Metoda ini termasuk 5 faktor dasar :
      • Posisi kaki yang benar.
      • Punggung kuat dan kekar.
      • Posisi lengan dekat dengan tubuh.
      • Mengangkat dengan benar.
      • Menggunakan berat badan.

d.  Supervisi medis
Semua pekerja secara kontinyu harus mendapat supervisi medis
teratur.
  • Pemeriksaan  sebelum  bekerja  untuk  menyesuaikan  dengan beban kerjanya.
  • Pemeriksaan berkala untuk memastikan pekerja sesuai dengan pekerjaannya dan mendeteksi bila ada kelainan.
  • Nasehat harus diberikan tentang hygiene dan kesehatan, khususnya pada wanita muda dan yang sudah berumur.

Kelelahan/Fatique
Setelah pekerja melakukan pekerjaannya maka umumnya terjadi kelelahan, dalam hal ini kita harus waspada dan harus kita bedakan jenis kelelahannya, beberapa ahli membedakan/membaginya sebagai berikut :
1.  Kelelahan fisik
Kelelahan fisik akibat kerja yang berlebihan, dimana masih dapat dikompensasi dan diperbaiki performansnya seperti semula. Kalau tidak terlalu berat kelelahan ini bisa hilang setelah istirahat dan tidur yang cukup.

2.  Kelelahan yang patologis
Kelelahan ini tergabung dengan penyakit yang diderita, biasanya
muncul tiba-tiba dan berat gejalanya.

3.  Psikologis dan emotional fatique
Kelelahan ini adalah bentuk yang umum. Kemungkinan merupakan sejenis “mekanisme melarikan diri dari kenyataan” pada penderita psikosomatik. Semangat yang baik dan motivasi kerja akan mengurangi angka kejadiannya di tempat kerja.
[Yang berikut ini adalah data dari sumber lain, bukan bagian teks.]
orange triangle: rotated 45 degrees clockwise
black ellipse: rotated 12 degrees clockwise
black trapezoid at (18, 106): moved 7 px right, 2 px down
4. Upaya kesehatan kerja dalam mengatasi kelelahan, meskipun seseorang mempunyai batas ketahanan, akan tetapi beberapa hal dibawah ini akan mengurangi kelelahan yang tidak seharusnya terjadi :
Lingkungan harus bersih dari zat-zat kimia. Pencahayaan dan ventilasi harus memadai dan tidak ada gangguan bising Jam kerja sehari diberikan waktu istirahat sejenak dan istirahat yang cukup saat makan siang. Kesehatan pekerja harus tetap dimonitor. Tempo kegiatan tidak harus terus menerus Waktu  perjalanan  dari  dan  ke  tempat  kerja  harus  sesingkat
mungkin, kalau memungkinkan. Secara    aktif    mengidentifikasi sejumlah    pekerja    dalam peningkatan semangat kerja. Fasilitas rekreasi dan istirahat harus disediakan di tempat kerja. Waktu untuk liburan harus diberikan pada semua pekerja Kelompok pekerja yang rentan harus lebih diawasi misalnya;
      • Pekerja remaja
      • Wanita hamil dan menyusui
      • Pekerja yang telah berumur  
      • Pekerja shift  
      •  Migrant. 
 
Para pekerja yang mempunyai kebiasaan pada alkohol dan zat stimulan atau zat addiktif lainnya perlu diawasi.
Pemeriksaan kelelahan :
Tes kelelahan tidak sederhana, biasanya tes yang dilakukan seperti tes padkelopak mata dan kecepatan reflek jari dan mata serta kecepatan mendeteksi sinyal, atau pemeriksaan pada serabut otot secara elektrik dan sebagainya.
Persoalan yang terpenting adalah kelelahan yang terjadi apakah ada hubungannya dengan masalah ergonomi, karena mungkin saja masalah ergonomi akan mempercepat terjadinya kelelahan.